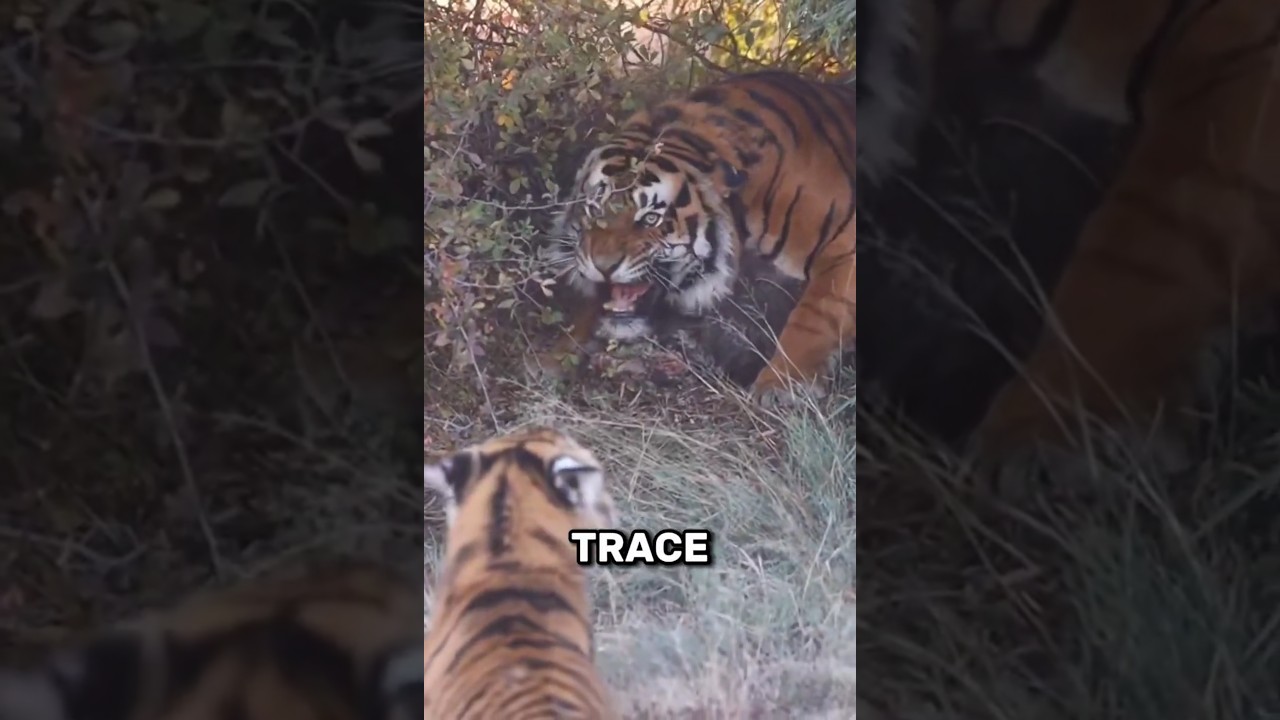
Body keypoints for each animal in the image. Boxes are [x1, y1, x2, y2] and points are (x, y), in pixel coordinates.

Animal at [540, 70, 857, 400]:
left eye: (650, 218)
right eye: (593, 210)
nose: (602, 266)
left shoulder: (847, 246)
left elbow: (814, 316)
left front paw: (780, 386)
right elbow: (588, 314)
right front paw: (556, 357)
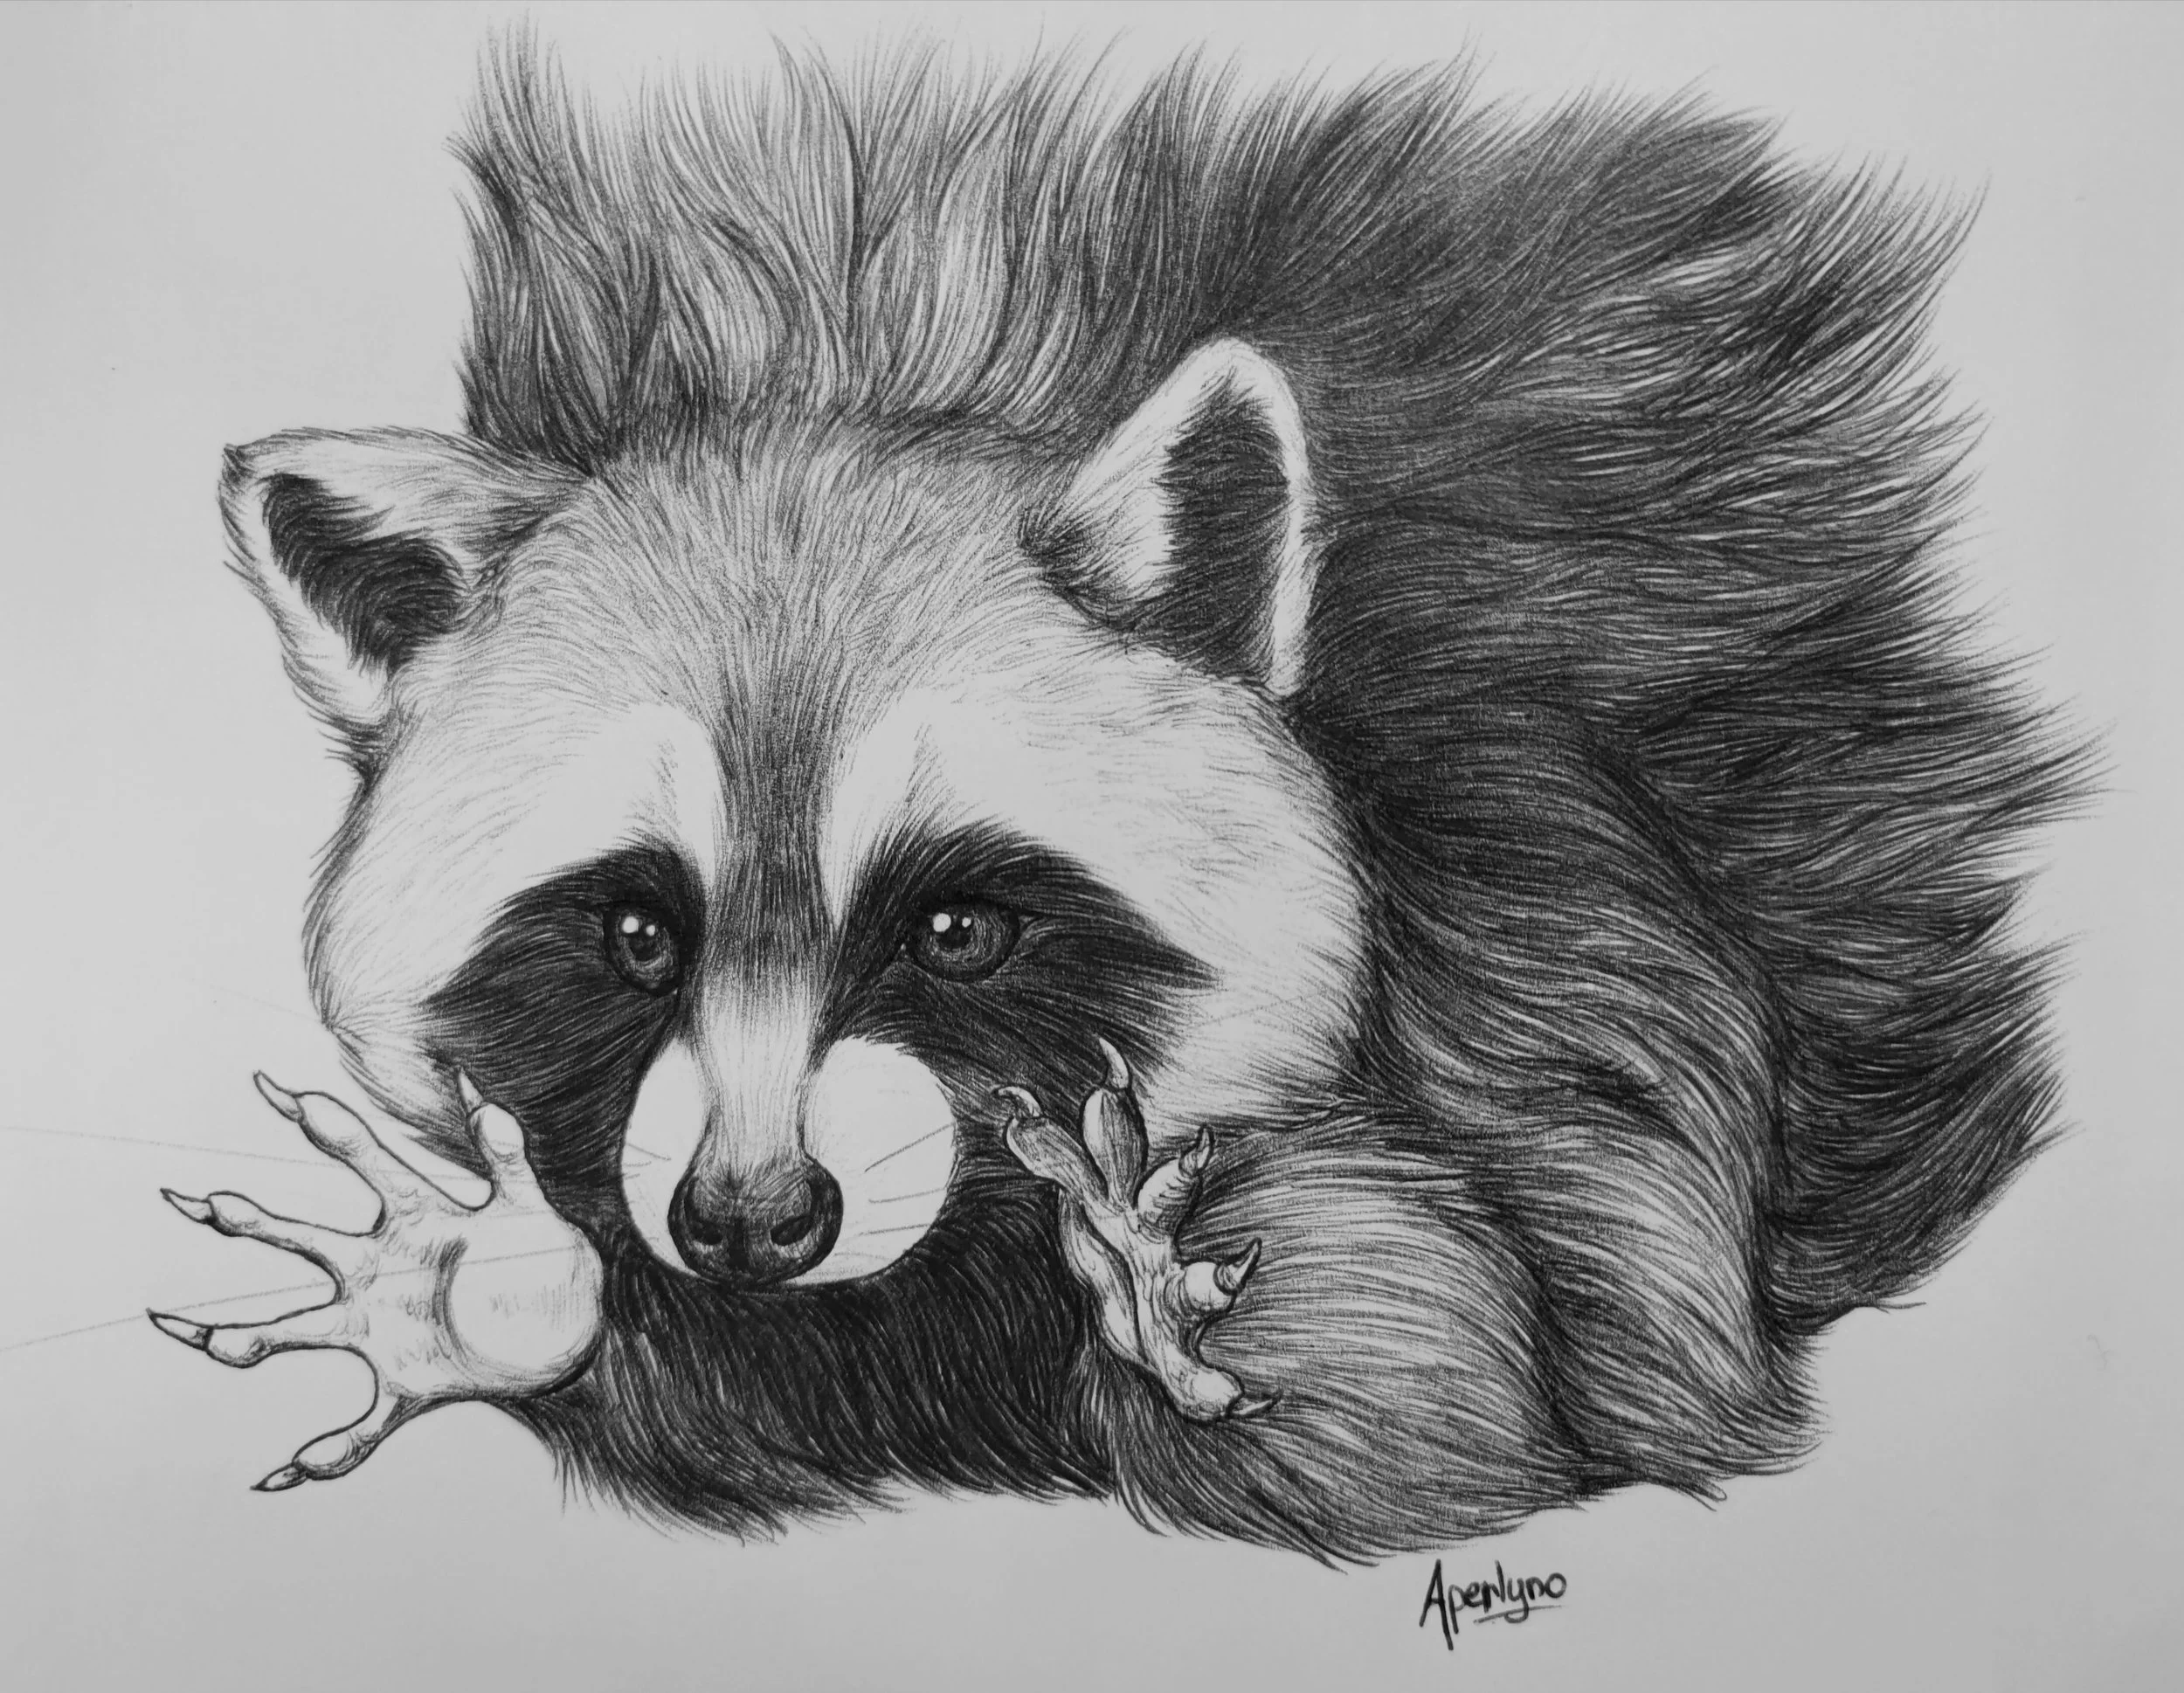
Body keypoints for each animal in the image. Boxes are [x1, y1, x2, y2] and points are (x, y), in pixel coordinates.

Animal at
§ §
## [Exercise]
Wherever a picture appears in the records, omit it, and transcribe everything else exactly.

## [Result for this exercise]
Body keypoints for each animal in the image. Boxes are [x1, y1, x2, y2] and points are (x, y), in pixel coordinates.

Animal at [540, 70, 857, 400]:
left eye: (650, 218)
right eye: (593, 210)
nose: (602, 266)
left shoulder: (847, 246)
left elbow: (814, 316)
left front paw: (780, 386)
right elbow: (588, 314)
right front paw: (556, 357)
Body keypoints for each animal in the image. Boxes are [x1, y1, x2, y2] and points are (x, y), in pixel coordinates.

Animal at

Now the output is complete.